A) 2276.5 in.3 B) 2799.8 in.3 C) 1046.7 in.3 D) 4553.0 in.3
The volume of a cylinder is V = pi * r^2 * h, and the volume of a sphere is V = (4/3) * pi * r^3.
The volume of the barber pole including the sphere can be found by adding the volume of the cylindrical part to the volume of the spherical part.
You are given that the radius is 5in and the height is 29in.
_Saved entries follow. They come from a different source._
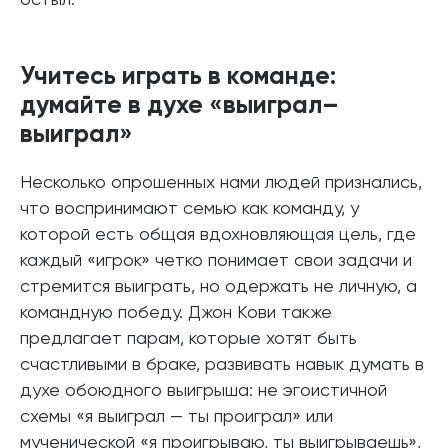
Учитесь играть в команде:
думайте в духе «выиграл–
выиграл»
Несколько опрошенных нами людей признались,
что воспринимают семью как команду, у
которой есть общая вдохновляющая цель, где
каждый «игрок» четко понимает свои задачи и
стремится выиграть, но одержать не личную, а
командную победу. Джон Кови также
предлагает парам, которые хотят быть
счастливыми в браке, развивать навык думать в
духе обоюдного выигрыша: не эгоистичной
схемы «я выиграл — ты проиграл» или
мученической «я проигрываю, ты выигрываешь»,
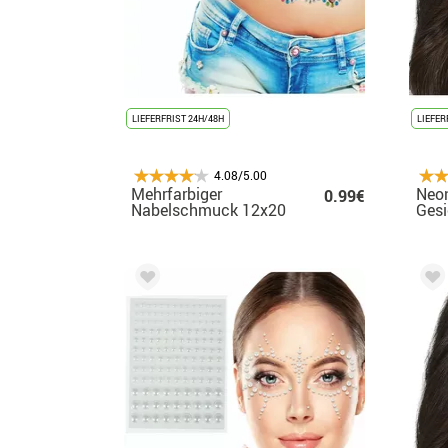
LIEFERFRIST 24H/48H
LIEFER
4.08/5.00
Mehrfarbiger
Neo
0.99€
Nabelschmuck 12x20
Ges
cm für Erwachsene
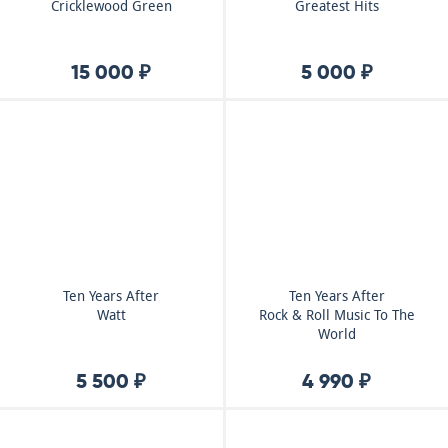
Cricklewood Green
Greatest Hits
15 000 ₽
5 000 ₽
Ten Years After
Ten Years After
Watt
Rock & Roll Music To The
World
5 500 ₽
4 990 ₽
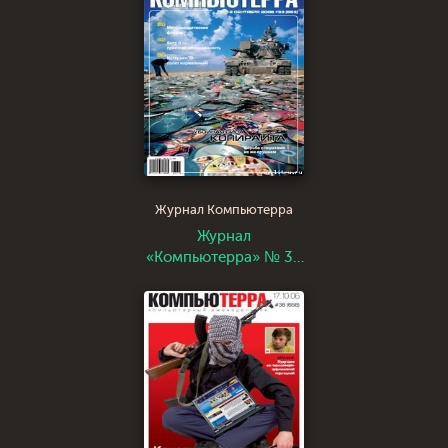
Журнал Компьютерра
Журнал
«Компьютерра» № 33
от 12 сентября 2006
года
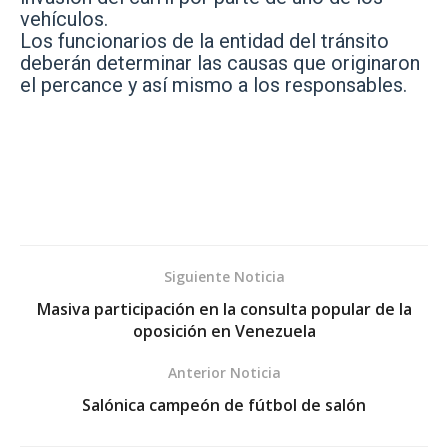
vehículos.
Los funcionarios de la entidad del tránsito
deberán determinar las causas que originaron
el percance y así mismo a los responsables.
Siguiente Noticia
Masiva participación en la consulta popular de la
oposición en Venezuela
Anterior Noticia
Salónica campeón de fútbol de salón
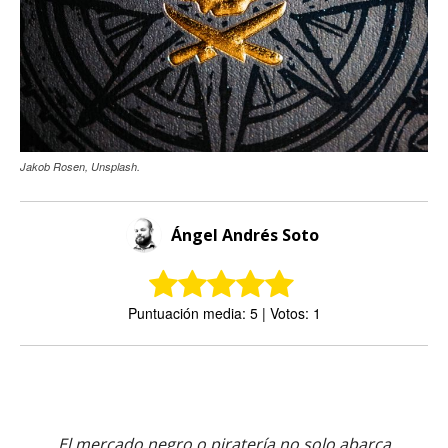
Jakob Rosen, Unsplash.
Ángel Andrés Soto
Puntuación media: 5 | Votos: 1
El mercado negro o piratería no solo abarca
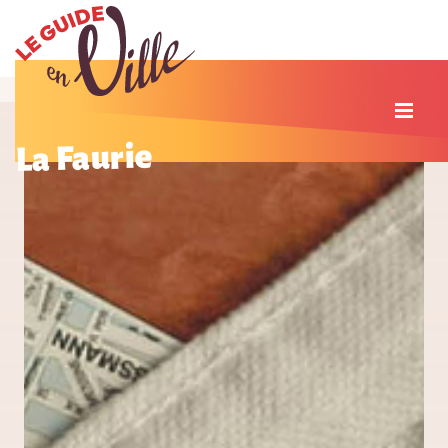
La Faurie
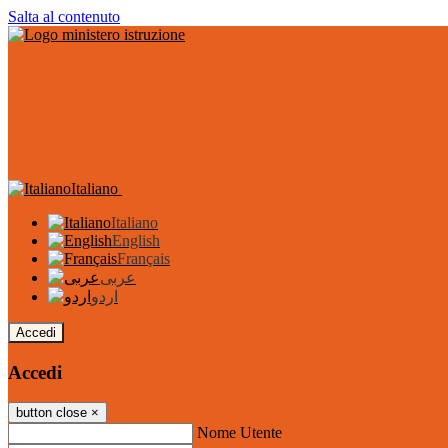
Salta al contenuto
Italiano
Italiano
English
Français
عربى
اردو
Accedi
Accedi
button close
×
Nome Utente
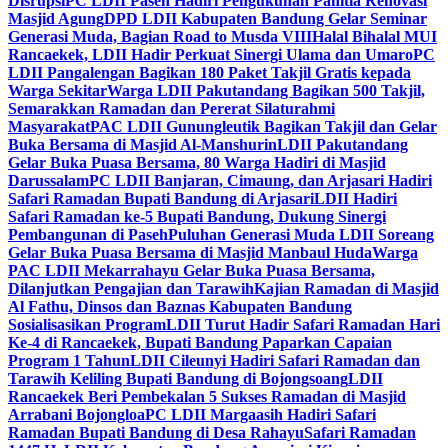
Disrupsi
PC LDII Paseh Hadiri Pengukuhan Panitia Renovasi
Masjid Agung
DPD LDII Kabupaten Bandung Gelar Seminar
Generasi Muda, Bagian Road to Musda VIII
Halal Bihalal MUI
Rancaekek, LDII Hadir Perkuat Sinergi Ulama dan Umaro
PC
LDII Pangalengan Bagikan 180 Paket Takjil Gratis kepada
Warga Sekitar
Warga LDII Pakutandang Bagikan 500 Takjil,
Semarakkan Ramadan dan Pererat Silaturahmi
Masyarakat
PAC LDII Gunungleutik Bagikan Takjil dan Gelar
Buka Bersama di Masjid Al-Manshurin
LDII Pakutandang
Gelar Buka Puasa Bersama, 80 Warga Hadiri di Masjid
Darussalam
PC LDII Banjaran, Cimaung, dan Arjasari Hadiri
Safari Ramadan Bupati Bandung di Arjasari
LDII Hadiri
Safari Ramadan ke-5 Bupati Bandung, Dukung Sinergi
Pembangunan di Paseh
Puluhan Generasi Muda LDII Soreang
Gelar Buka Puasa Bersama di Masjid Manbaul Huda
Warga
PAC LDII Mekarrahayu Gelar Buka Puasa Bersama,
Dilanjutkan Pengajian dan Tarawih
Kajian Ramadan di Masjid
Al Fathu, Dinsos dan Baznas Kabupaten Bandung
Sosialisasikan Program
LDII Turut Hadir Safari Ramadan Hari
Ke-4 di Rancaekek, Bupati Bandung Paparkan Capaian
Program 1 Tahun
LDII Cileunyi Hadiri Safari Ramadan dan
Tarawih Keliling Bupati Bandung di Bojongsoang
LDII
Rancaekek Beri Pembekalan 5 Sukses Ramadan di Masjid
Arrabani Bojongloa
PC LDII Margaasih Hadiri Safari
Ramadan Bupati Bandung di Desa Rahayu
Safari Ramadan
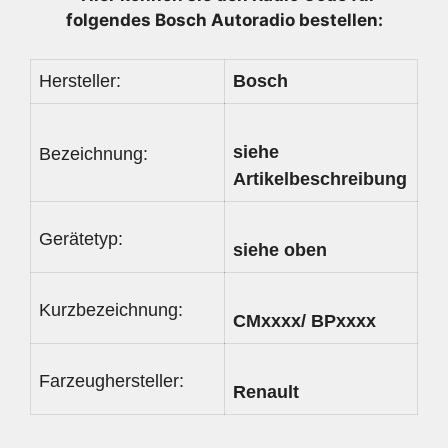
folgendes Bosch Autoradio bestellen:
Hersteller:
Bosch
siehe
Bezeichnung:
Artikelbeschreibung
Gerätetyp:
siehe oben
Kurzbezeichnung:
CMxxxx/ BPxxxx
Farzeughersteller:
Renault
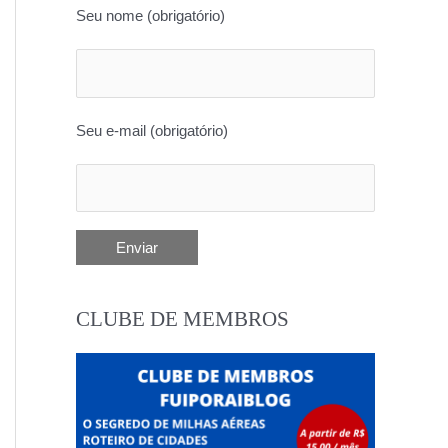
Seu nome (obrigatório)
Seu e-mail (obrigatório)
CLUBE DE MEMBROS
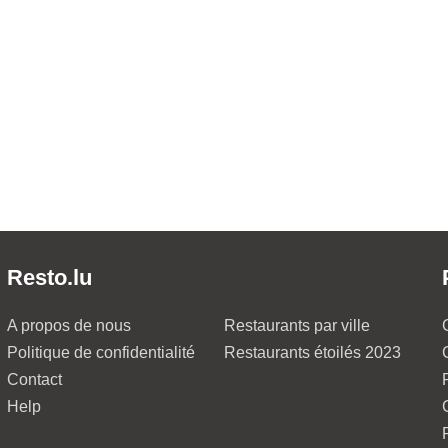
Resto.lu
A propos de nous
Restaurants par ville
Politique de confidentialité
Restaurants étoilés 2023
Contact
Help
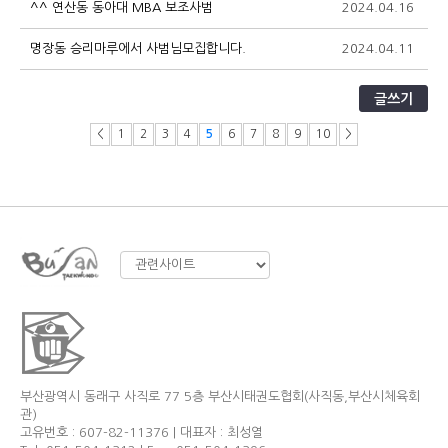
^^ 연산동 동아대 MBA 보조사범
2024.04.16
9
명장동 승리마루에서 사범님모집합니다.
2024.04.11
8
글쓰기
<
1
2
3
4
5
6
7
8
9
10
>
부산광역시 동래구 사직로 77 5층 부산시태권도협회(사직동,부산시체육회
관)
고유번호 : 607-82-11376 | 대표자 : 최성열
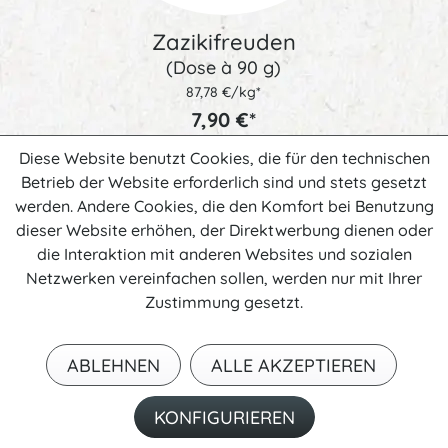
Zazikifreuden
(Dose à 90 g)
87,78 €/kg*
7,90 €*
Diese Website benutzt Cookies, die für den technischen
IN DEN
WARENKORB
Betrieb der Website erforderlich sind und stets gesetzt
werden. Andere Cookies, die den Komfort bei Benutzung
dieser Website erhöhen, der Direktwerbung dienen oder
die Interaktion mit anderen Websites und sozialen
Netzwerken vereinfachen sollen, werden nur mit Ihrer
Zustimmung gesetzt.
ABLEHNEN
ALLE AKZEPTIEREN
KONFIGURIEREN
Can you find the volume?
2 parts:
1. the cylinder: V = pi(5^2)(29) = 725pi
2. the cap: V = (4/3)pi(5^3) = (500/3)pi
Evaluate and see which matches your choices
(I got 2801.3 rounded to one decimal, the closest is B), looks like they used 3.14 for pi, a rather primitive choice for pi)
To find the volume of the barber's pole, we need to find the combined volume of the cylinder and the sphere.
First, let's find the volume of the cylinder. The formula for the volume of a cylinder is V = πr^2h, where r is the radius and h is the height. Plugging in the values given:
V_cylinder = π(5^2)(29)
V_cylinder = 725π
Next, let's find the volume of the sphere. The formula for the volume of a sphere is V = (4/3)πr^3. Plugging in the radius of 5 inches:
V_sphere = (4/3)π(5^3)
V_sphere = 500π/3
To find the combined volume, add the volume of the cylinder and the volume of the sphere:
V_total = V_cylinder + V_sphere
V_total = 725π + 500π/3
Now, to round to the nearest tenth, we need to calculate the value numerically:
V_total ≈ 2276.5
Therefore, the volume of the barber's pole is approximately 2276.5 cubic inches.
The correct answer is A) 2276.5 in.3.